In 2005, just one year before Wright (and Barrett) passed away, the iconic quartet of Pink Floyd came together once again for a brief and memorable performance at Live 8. It was Bob Geldof, the organizer and renowned star of The Wall film, who got them to put their differences aside and unite for a noble cause. This reunion instantly captured the attention and excitement of both fans and the media.
However, as soon as the four members graced the stage and began playing, it became evident this was a unique and singular occurrence. Despite over 20 years passing, the lingering wounds of the past proved insurmountable, ultimately preventing any possibility of a lasting reunion.

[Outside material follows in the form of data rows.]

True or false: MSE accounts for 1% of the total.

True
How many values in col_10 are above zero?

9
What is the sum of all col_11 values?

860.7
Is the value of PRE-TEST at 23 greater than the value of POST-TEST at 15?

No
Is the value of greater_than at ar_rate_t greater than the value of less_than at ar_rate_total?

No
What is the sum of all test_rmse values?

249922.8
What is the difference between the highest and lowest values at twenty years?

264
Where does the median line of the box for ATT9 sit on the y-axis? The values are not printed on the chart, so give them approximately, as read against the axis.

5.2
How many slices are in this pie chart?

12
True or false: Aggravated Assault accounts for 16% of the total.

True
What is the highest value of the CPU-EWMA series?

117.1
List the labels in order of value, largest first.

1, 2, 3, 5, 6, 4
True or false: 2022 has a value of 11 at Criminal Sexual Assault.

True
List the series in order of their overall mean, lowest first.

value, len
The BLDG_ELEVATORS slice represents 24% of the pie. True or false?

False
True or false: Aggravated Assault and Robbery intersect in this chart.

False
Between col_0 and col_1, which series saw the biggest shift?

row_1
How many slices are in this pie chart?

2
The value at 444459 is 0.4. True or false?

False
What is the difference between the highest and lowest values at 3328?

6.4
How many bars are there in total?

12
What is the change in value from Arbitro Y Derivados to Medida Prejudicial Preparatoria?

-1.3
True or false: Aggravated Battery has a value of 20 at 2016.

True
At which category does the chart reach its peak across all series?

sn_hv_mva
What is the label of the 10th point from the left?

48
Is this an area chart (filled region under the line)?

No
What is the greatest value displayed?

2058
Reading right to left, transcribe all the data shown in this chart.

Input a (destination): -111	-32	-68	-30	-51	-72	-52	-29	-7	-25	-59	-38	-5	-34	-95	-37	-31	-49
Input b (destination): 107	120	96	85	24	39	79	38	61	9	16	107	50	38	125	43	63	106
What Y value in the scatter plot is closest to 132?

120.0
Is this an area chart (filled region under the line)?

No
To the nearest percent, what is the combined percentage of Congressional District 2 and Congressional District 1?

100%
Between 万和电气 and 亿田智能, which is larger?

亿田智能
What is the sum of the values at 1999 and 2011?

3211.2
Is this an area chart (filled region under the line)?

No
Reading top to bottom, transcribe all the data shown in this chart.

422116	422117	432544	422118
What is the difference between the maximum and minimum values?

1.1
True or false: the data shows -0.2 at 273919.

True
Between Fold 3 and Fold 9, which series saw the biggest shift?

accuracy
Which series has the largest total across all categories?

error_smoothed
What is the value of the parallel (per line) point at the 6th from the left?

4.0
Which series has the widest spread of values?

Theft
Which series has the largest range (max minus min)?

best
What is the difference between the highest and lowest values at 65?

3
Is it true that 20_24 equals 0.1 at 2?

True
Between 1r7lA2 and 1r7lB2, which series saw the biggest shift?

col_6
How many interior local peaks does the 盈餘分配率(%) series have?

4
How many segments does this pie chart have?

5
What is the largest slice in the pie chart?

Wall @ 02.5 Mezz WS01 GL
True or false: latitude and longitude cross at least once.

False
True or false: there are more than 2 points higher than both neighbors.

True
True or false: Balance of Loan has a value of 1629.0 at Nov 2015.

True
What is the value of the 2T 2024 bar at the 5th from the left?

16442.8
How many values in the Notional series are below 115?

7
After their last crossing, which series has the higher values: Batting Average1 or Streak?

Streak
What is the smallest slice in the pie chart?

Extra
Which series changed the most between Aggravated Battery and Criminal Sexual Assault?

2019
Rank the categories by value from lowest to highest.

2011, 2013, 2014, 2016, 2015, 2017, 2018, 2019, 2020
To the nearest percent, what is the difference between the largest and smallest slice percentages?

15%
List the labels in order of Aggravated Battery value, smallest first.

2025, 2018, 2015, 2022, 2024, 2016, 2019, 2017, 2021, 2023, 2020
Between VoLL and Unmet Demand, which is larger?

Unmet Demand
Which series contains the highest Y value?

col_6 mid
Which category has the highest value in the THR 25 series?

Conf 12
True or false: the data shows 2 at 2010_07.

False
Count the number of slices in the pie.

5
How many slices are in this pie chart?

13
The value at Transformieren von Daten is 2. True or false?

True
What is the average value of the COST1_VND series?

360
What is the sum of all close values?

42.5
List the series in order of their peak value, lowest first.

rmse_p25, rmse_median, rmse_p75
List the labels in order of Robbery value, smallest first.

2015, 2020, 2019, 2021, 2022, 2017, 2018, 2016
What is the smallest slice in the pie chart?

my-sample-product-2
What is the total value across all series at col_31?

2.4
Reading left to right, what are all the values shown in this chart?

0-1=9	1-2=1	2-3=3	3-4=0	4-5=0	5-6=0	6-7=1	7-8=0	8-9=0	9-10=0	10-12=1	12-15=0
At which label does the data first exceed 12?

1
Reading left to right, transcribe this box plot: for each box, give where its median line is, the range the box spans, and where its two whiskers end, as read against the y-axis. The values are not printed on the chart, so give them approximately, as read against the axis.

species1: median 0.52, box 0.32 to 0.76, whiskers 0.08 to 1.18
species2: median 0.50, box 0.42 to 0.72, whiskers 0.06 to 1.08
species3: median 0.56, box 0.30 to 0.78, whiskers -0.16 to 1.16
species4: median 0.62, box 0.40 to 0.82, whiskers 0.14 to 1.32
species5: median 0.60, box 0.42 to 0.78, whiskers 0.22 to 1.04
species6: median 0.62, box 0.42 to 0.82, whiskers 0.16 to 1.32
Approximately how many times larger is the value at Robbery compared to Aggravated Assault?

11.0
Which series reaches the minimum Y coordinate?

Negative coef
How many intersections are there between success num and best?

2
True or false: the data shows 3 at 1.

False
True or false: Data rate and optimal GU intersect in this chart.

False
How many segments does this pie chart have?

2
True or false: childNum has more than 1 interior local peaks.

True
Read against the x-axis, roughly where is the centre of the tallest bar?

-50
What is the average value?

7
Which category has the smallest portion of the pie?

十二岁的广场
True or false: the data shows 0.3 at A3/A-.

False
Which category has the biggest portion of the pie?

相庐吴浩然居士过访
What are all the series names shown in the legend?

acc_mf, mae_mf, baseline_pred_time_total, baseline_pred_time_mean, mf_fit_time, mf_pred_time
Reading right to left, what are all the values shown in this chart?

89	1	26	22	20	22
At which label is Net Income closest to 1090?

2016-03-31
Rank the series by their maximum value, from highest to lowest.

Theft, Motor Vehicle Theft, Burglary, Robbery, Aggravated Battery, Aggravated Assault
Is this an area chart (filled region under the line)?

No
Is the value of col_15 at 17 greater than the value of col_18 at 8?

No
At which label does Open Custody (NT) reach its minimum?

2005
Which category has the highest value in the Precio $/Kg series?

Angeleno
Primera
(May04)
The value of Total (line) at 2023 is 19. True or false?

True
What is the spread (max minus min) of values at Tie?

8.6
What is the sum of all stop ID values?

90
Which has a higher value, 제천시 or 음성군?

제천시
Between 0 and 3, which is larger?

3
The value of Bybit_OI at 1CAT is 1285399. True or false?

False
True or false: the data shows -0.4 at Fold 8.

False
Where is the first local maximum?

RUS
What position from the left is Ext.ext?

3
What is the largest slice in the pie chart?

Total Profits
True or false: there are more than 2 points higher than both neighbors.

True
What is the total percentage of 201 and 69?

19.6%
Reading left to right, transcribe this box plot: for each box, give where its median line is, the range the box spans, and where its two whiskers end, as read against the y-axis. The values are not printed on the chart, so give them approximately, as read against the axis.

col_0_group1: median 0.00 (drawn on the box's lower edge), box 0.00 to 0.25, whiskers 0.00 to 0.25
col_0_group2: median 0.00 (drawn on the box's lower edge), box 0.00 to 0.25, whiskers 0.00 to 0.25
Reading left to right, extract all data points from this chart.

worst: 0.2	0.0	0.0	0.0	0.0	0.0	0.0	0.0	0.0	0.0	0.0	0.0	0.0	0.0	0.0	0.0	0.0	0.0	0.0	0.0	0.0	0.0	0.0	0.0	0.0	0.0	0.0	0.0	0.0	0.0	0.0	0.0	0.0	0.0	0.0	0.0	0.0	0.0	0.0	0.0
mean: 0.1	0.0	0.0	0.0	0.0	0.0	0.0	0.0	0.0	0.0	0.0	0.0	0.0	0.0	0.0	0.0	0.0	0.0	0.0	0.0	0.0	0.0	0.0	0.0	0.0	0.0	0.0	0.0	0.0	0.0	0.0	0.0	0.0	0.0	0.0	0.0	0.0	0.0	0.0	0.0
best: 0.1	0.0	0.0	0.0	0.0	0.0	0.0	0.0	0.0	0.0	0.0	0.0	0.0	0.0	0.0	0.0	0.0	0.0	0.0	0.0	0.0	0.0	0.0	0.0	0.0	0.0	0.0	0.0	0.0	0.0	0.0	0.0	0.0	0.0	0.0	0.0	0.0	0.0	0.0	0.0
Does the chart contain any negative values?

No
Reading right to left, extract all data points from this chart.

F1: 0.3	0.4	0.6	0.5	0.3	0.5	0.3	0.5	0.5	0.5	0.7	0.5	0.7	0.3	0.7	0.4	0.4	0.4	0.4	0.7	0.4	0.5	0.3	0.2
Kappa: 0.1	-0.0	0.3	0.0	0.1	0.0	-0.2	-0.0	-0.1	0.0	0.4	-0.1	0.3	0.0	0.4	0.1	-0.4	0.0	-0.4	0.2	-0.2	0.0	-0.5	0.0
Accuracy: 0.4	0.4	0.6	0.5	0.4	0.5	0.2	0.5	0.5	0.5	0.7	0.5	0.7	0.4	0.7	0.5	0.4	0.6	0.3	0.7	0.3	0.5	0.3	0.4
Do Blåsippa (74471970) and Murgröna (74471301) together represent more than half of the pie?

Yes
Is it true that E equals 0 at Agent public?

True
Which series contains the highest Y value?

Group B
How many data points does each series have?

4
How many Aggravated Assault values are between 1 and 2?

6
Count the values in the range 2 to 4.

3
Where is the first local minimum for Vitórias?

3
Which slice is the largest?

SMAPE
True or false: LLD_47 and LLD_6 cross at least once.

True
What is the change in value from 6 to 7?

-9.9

Waters' transformation remains a puzzling enigma considering his upbringing without his pacifist father, who tragically perished in World War II (a loss commemorated in the album The Final Cut).
At the pinnacle of his career, he betrayed many of their shared values, succumbing to an inexplicable envy. His vehement denouncement of materialism gave way to the stereotype of a disengaged and bored wealthy rock star. As a child who grew up fatherless, he grappled with the challenge of overcoming his separation from Barrett, delving extensively into themes of madness and eventually becoming consumed by obsession himself.
Despite his staunch opposition to politicians, branding figures like Margaret Thatcher of the Falklands War and Menachem Begin of the First Lebanon War as warmongers (critiqued in The Final Cut), Waters paradoxically celebrated the fall of the Berlin Wall by staging a performance of The Wall in the reunited city.
His alignment with Putin stemmed solely from Gilmour's support for Ukraine in the face of unprovoked aggression. Waters' narrative is undoubtedly thought-provoking, yet tinged with a profound sense of sadness.
In today's cancel culture, it may be tempting to link the past work of an individual from the 1970s to their current expressions of antisemitism and anti-democratic views, leading us to distance ourselves from them. It's understandable why some might choose this path, but it ultimately results in a lose-lose. It's unlikely that the obsessive Waters will change or retract his statements, so why should we deprive ourselves of the amazing music he and his bandmates once created?
Instead of canceling him, it may be more beneficial to simply ignore him. Even his version that bears resemblance to The Dark Side of the Moon, based on the snippets released so far, doesn't appear to be a masterpiece worthy of reshaping one's agenda.
Nevertheless, the old Pink Floyd albums still have their place on record shelves or on streaming platforms like Spotify, and those whose musical and cultural tastes have been influenced by them will continue to find immense joy in them, even in 2023.